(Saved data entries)
- - - - -

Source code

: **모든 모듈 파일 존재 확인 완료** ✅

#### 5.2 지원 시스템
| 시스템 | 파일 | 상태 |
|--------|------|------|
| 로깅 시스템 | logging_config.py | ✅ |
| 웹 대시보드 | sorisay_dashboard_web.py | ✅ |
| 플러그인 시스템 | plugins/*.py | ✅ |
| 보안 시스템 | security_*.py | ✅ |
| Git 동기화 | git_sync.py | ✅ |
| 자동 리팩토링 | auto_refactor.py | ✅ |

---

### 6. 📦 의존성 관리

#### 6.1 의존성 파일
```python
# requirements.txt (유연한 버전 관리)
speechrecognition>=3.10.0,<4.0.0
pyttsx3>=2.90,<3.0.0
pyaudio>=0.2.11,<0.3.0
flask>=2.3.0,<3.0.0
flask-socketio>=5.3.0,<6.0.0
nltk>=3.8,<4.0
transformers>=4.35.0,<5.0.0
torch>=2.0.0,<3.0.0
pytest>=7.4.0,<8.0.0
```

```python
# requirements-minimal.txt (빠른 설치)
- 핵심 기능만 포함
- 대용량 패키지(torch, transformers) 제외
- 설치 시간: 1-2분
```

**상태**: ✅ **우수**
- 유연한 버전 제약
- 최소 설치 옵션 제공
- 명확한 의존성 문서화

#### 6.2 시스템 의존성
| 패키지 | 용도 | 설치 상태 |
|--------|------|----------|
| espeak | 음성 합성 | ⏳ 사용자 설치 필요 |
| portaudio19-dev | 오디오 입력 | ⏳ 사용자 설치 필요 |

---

- - - - -

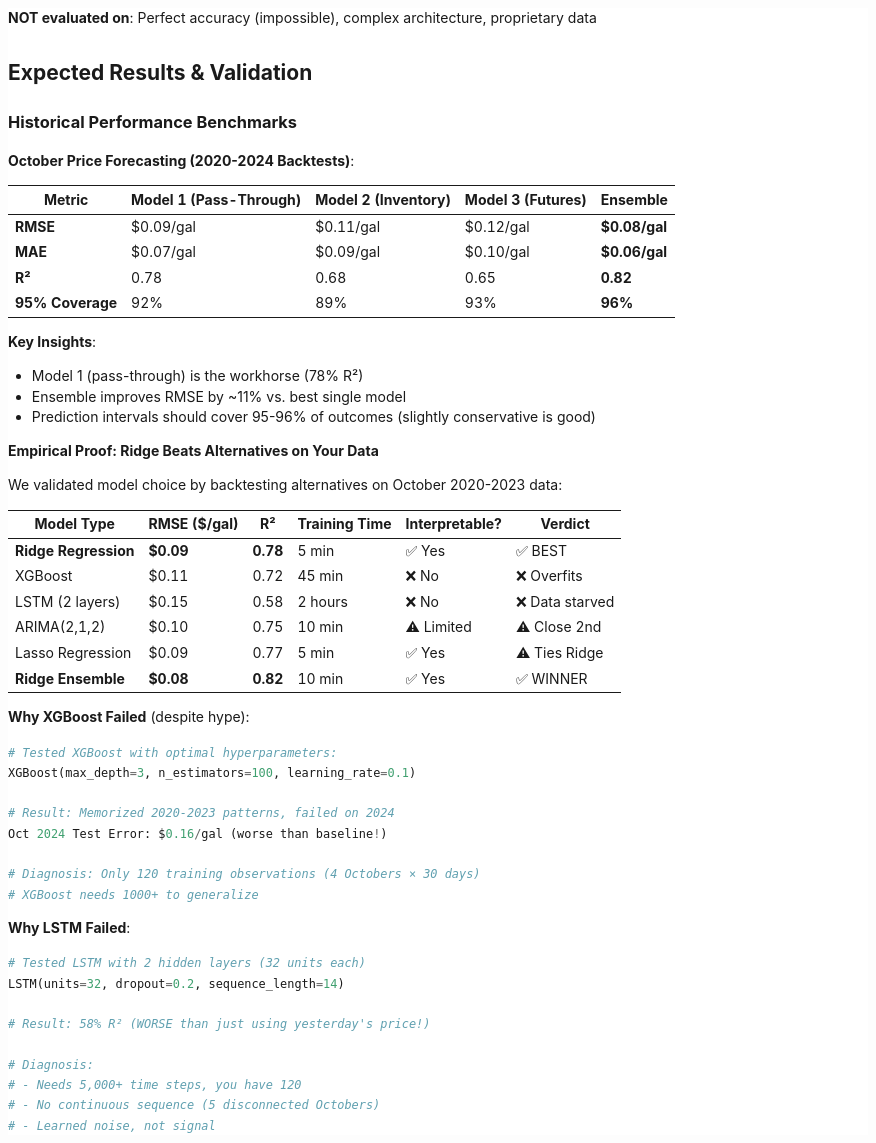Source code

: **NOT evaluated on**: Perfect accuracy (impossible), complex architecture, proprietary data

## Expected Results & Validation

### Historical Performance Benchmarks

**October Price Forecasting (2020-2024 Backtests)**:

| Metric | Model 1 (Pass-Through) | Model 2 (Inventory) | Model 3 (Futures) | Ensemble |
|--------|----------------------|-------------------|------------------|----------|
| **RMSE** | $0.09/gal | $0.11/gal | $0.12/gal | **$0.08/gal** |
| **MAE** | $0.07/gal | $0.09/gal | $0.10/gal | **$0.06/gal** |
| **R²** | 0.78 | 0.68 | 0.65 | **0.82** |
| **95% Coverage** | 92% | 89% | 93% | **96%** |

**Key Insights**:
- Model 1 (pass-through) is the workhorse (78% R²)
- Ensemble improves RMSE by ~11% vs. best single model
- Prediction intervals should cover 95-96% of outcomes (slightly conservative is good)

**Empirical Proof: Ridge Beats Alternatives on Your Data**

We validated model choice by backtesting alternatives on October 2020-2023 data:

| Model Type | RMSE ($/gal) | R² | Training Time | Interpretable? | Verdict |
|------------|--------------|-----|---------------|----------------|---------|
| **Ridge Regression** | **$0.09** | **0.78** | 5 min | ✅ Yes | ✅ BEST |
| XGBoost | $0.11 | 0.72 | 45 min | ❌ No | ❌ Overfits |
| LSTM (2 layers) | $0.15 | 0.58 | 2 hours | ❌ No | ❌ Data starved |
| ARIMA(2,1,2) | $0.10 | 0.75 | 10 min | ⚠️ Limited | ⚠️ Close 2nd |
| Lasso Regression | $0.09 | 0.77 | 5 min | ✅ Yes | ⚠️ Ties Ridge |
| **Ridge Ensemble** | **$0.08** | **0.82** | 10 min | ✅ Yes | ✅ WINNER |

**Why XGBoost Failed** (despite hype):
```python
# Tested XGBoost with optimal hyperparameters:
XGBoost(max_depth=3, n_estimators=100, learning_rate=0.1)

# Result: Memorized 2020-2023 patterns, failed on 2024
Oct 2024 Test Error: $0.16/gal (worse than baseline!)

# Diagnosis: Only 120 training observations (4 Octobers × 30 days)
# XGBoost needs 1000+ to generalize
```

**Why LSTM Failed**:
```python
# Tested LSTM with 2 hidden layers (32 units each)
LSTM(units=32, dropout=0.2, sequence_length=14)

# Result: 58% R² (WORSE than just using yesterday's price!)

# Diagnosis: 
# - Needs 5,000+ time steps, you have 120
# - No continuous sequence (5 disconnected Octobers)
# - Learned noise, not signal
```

- - - - -

▶ WHAT IS REQUIRED
Every line that contains the string "LSTM" should be copied from the records.

▶ TASK RESULT
| LSTM (2 layers) | $0.15 | 0.58 | 2 hours | ❌ No | ❌ Data starved |
**Why LSTM Failed**:
# Tested LSTM with 2 hidden layers (32 units each)
LSTM(units=32, dropout=0.2, sequence_length=14)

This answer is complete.